Dr. Samantha Green, Hamilton
After 25 years, some friends and family still refer to my navy work as “the army.” It’s a common mistake. I noticed that your front-page index (Nov. 30) referred to Jeffrey Delisle as a soldier. He’s actually a sailor. And a commissioned naval officer. And a disgrace.
Gwilym Roberts, Vancouver
I’m ready for a new kind of discourse on political leadership. A discourse that acknowledges the profound need for people other than able-bodied (muscular), white, middle-aged men to lead our municipalities, and that embraces the notion that politics should be inherently collaborative – not about one lone superhero.
Unfortunately, Richard Florida’s article Toronto Needs A Muscular Mayor (Nov. 30) does the opposite, through his use of “muscular,” the article’s cartoon image, and the fact that each mayor he lists as a “strong” example to emulate is a man.

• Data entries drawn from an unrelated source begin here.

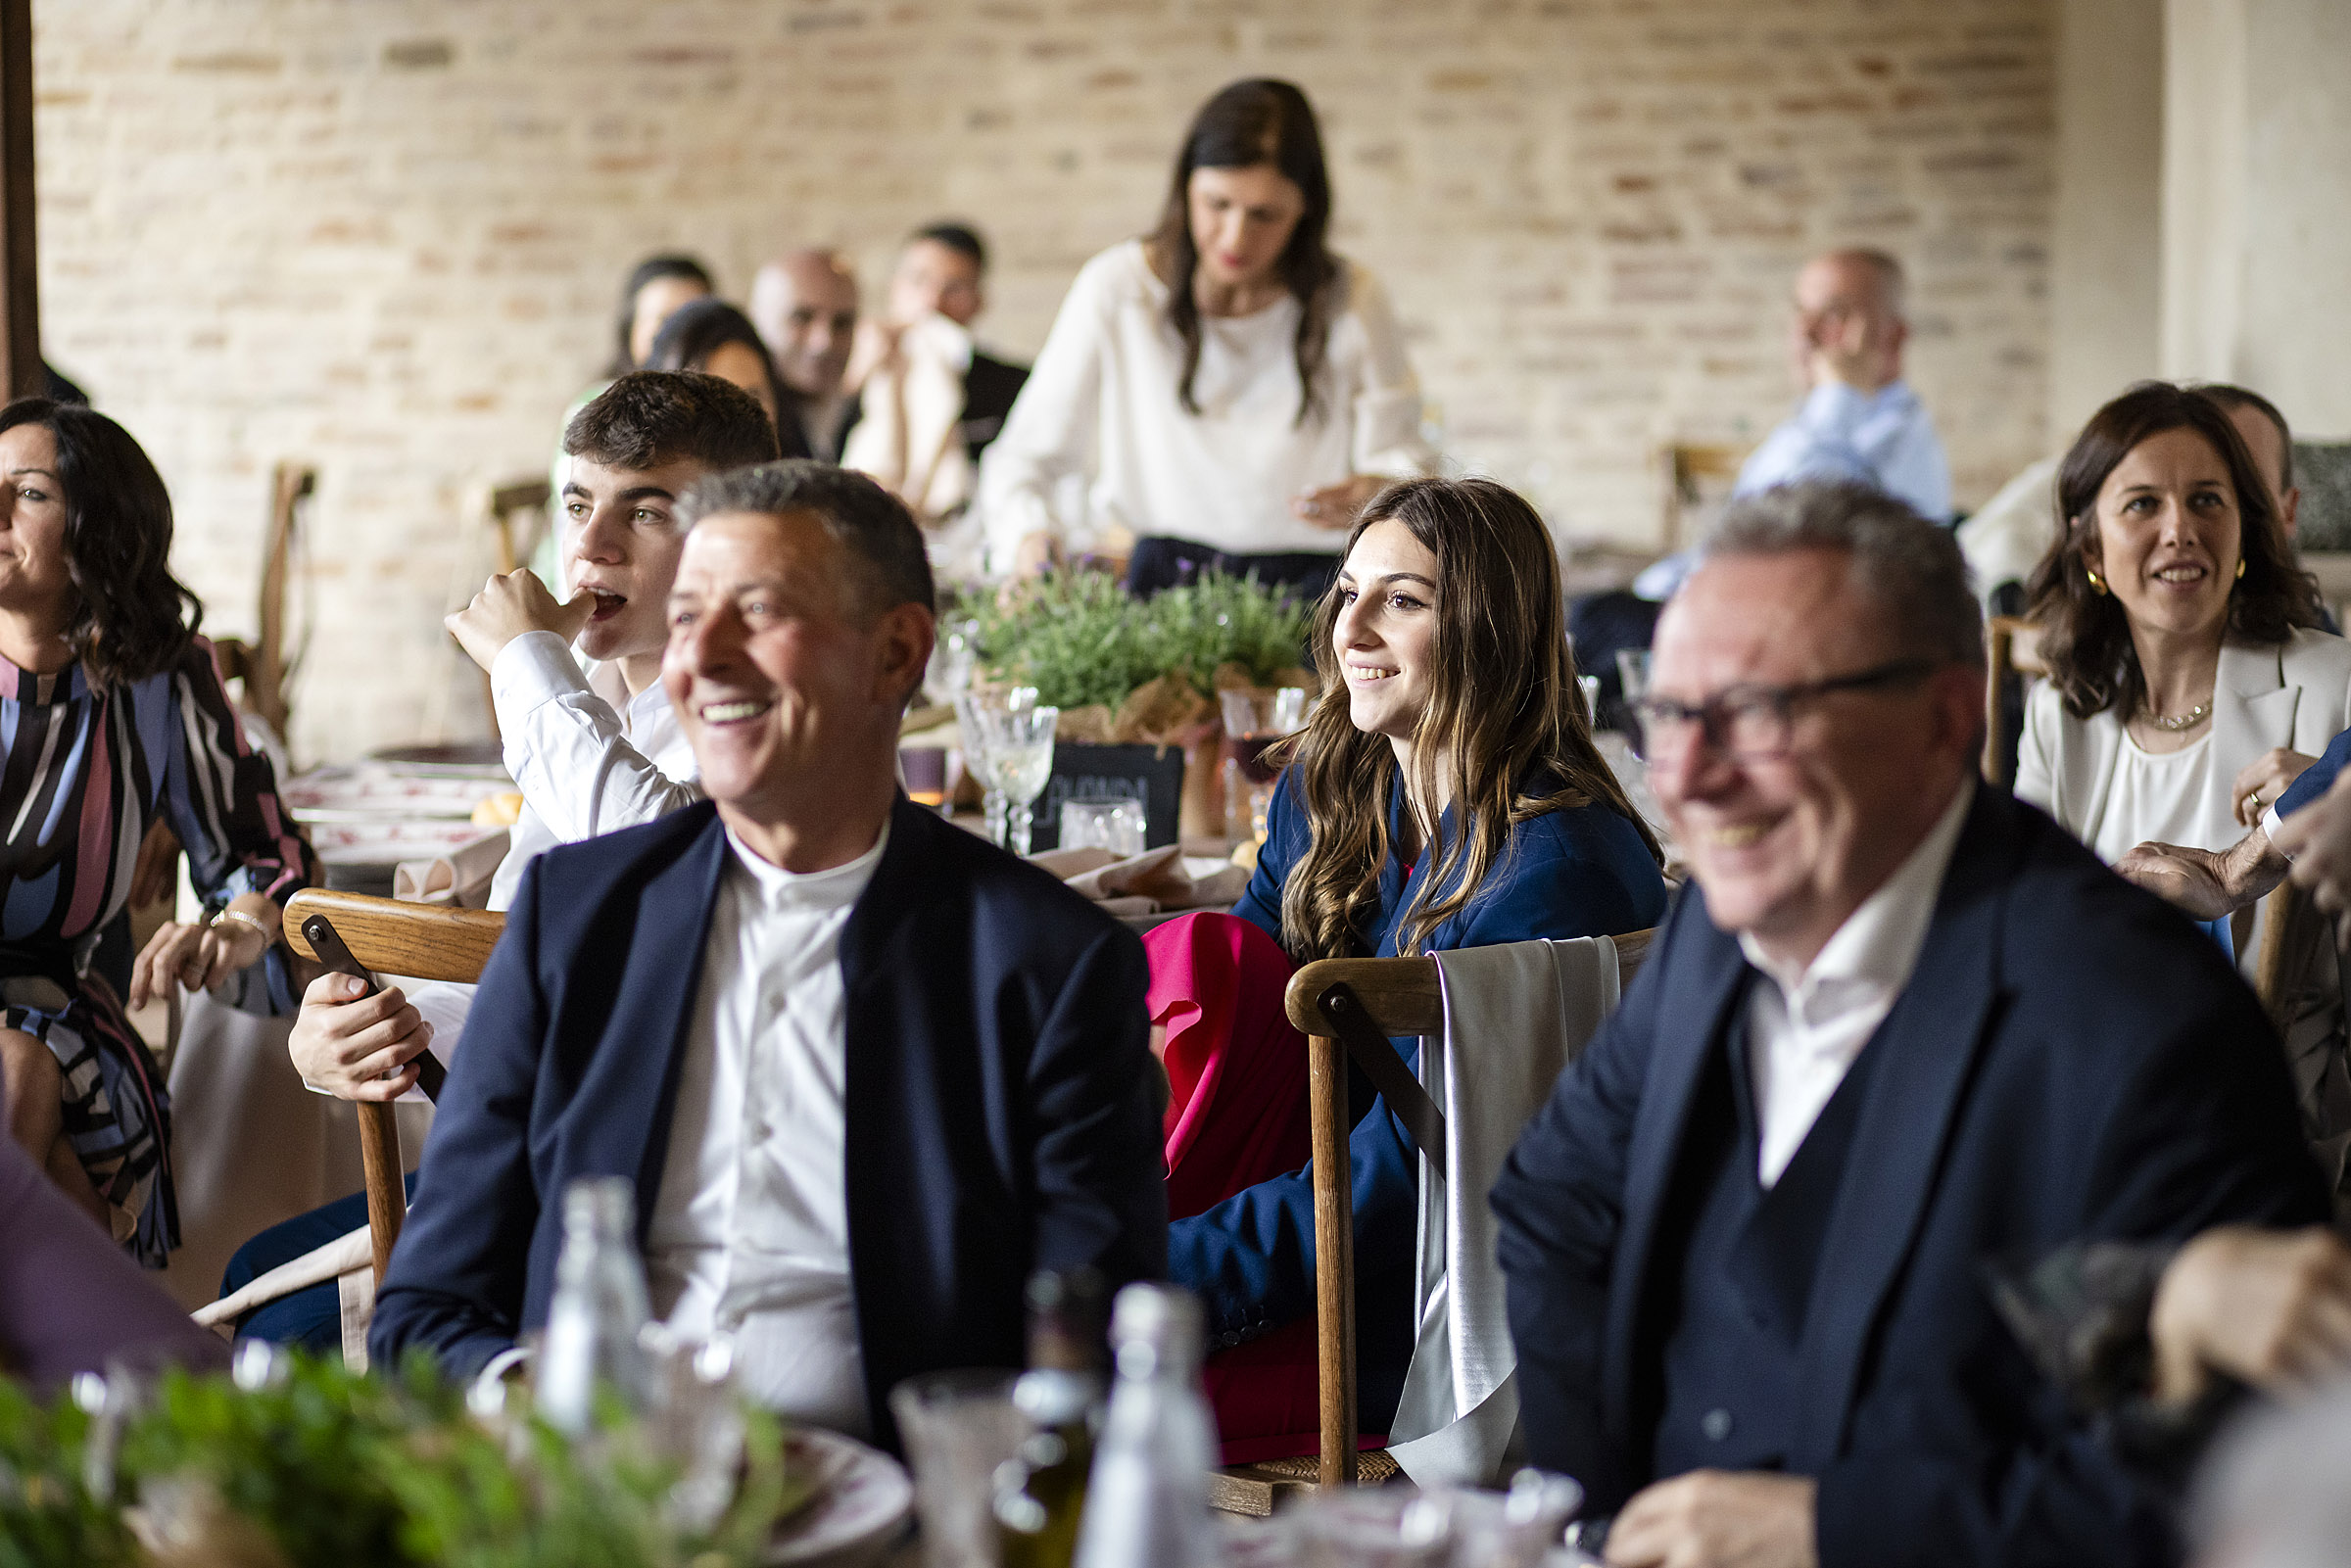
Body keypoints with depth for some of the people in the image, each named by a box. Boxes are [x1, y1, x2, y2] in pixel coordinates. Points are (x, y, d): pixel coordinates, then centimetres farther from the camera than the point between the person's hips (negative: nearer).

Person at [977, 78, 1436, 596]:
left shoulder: (1353, 301, 1)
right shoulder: (1117, 287, -1)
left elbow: (1402, 457, 10)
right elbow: (1026, 455, 1)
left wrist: (1377, 492, -15)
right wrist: (1027, 535, -21)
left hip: (1309, 591, -1)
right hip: (1156, 583, 1)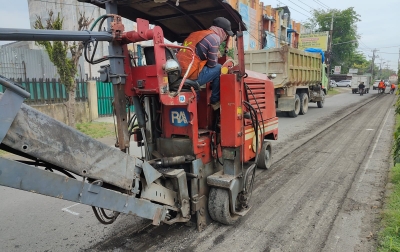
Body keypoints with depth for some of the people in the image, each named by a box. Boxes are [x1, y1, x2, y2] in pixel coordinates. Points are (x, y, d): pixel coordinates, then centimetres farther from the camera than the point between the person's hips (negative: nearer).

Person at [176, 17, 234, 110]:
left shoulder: (197, 34, 20)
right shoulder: (214, 38, -5)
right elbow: (212, 64, -2)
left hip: (179, 73, 9)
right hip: (191, 76, -8)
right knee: (219, 69, 6)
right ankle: (215, 101, 15)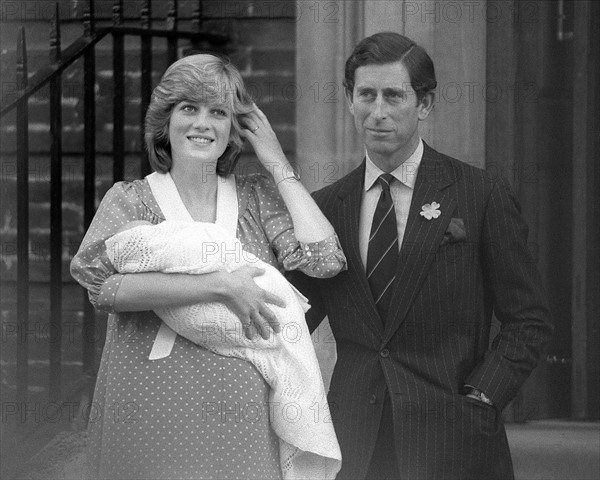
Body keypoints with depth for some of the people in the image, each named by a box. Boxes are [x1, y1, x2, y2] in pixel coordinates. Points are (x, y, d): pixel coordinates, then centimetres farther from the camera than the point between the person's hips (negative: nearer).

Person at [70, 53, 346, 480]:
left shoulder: (256, 197, 7)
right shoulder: (130, 199, 1)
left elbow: (325, 259, -7)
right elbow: (102, 283, -16)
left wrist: (278, 165, 1)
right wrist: (219, 287, -21)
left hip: (242, 419, 2)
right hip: (150, 416, -2)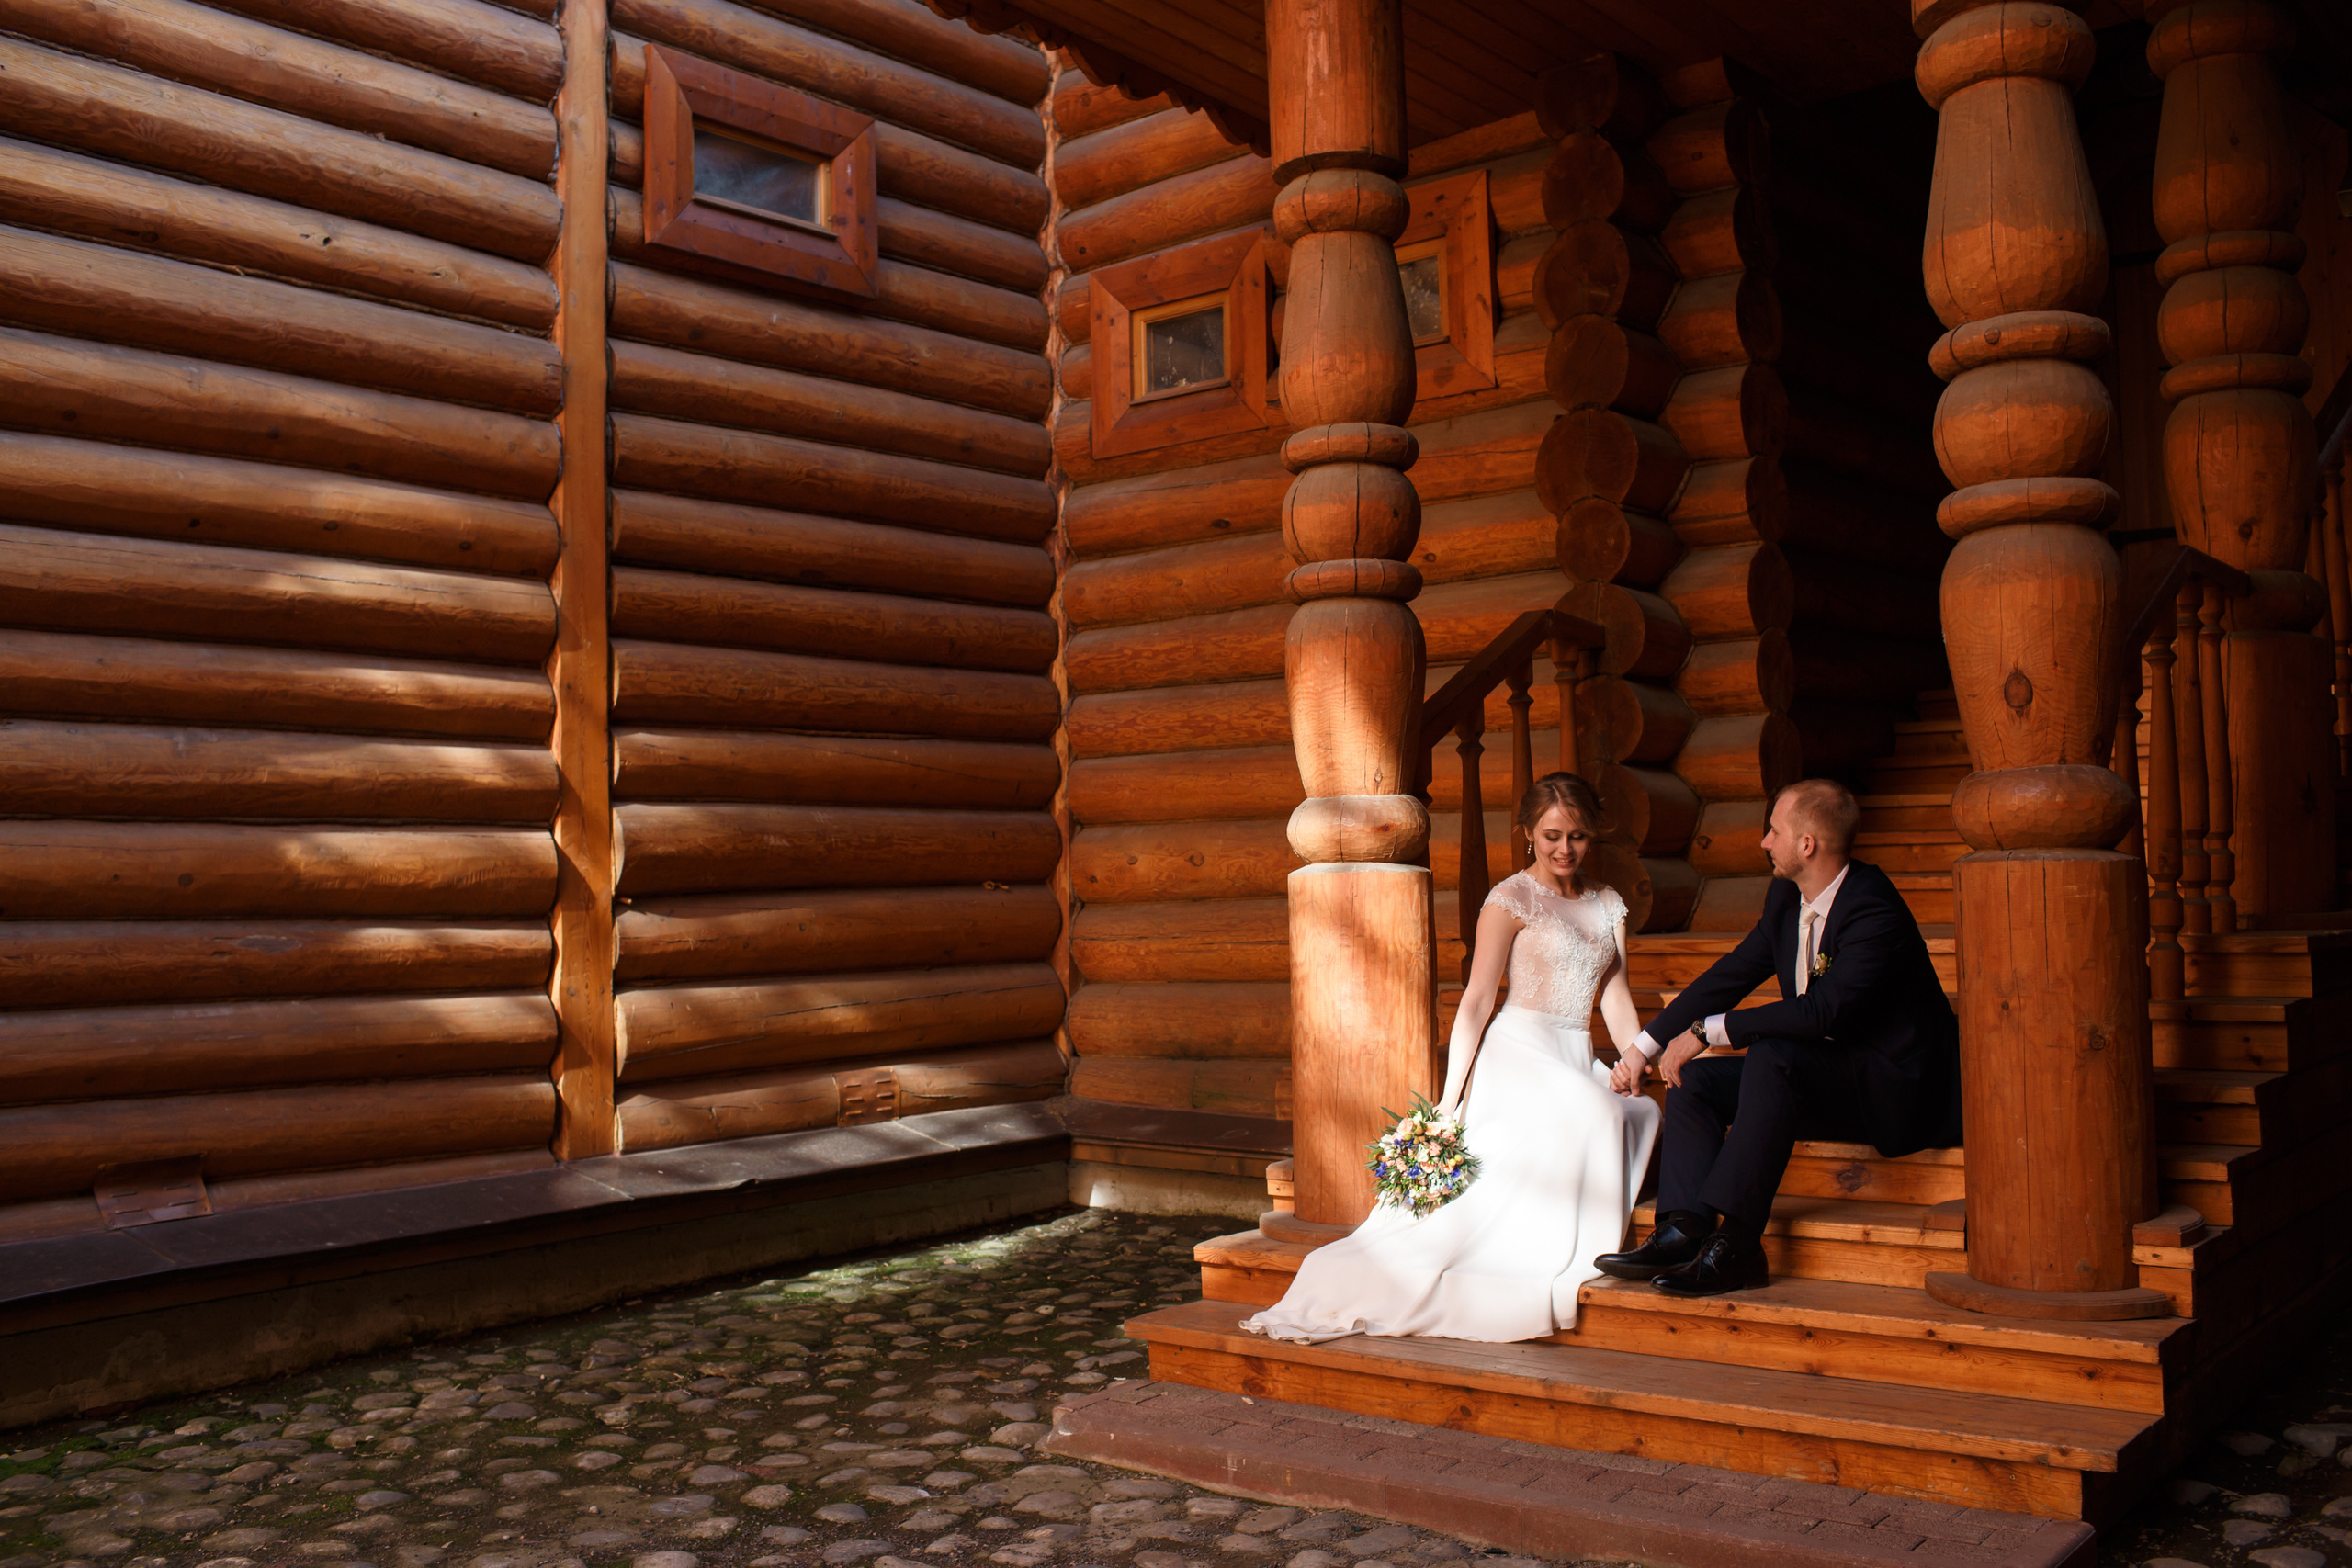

This is the kind of undertone we need to push back against. If we don’t, it will continue to stop both fantastic female leaders and men who don’t subscribe to aggressive leadership styles from seeing themselves in positions of civic and political power.
Anna Hopkins, Toronto
Slowing an epidemic
It’s now standard practice in B.C. to offer routine HIV testing to all sexually active adults (HIV Prevention – letters, Nov. 30). Four Vancouver hospitals are now offering routine testing to all new admits. We’ve picked up 30 positives in less than a year this way, which gives us a positivity rate of seven in 1,000 (one in 1,000 is considered cost-effective).
Many of these people had no obvious risk factors. B.C. is the only jurisdiction in the country to offer free antiretroviral therapy to those who need it (no co-payments, no deductibles, no third-party insurance), and I’m confident we’re on our way to slowing down this epidemic for good.
If only the rest of the country would do the same.
Jane McCall, nurse educator, HIV program, St. Paul’s Hospital, Delta, B.C.
Re $7 For A Starbucks Coffee: Would You Pay It? (Nov. 30): Why don’t they just change the name of the corporation to Sevenbucks?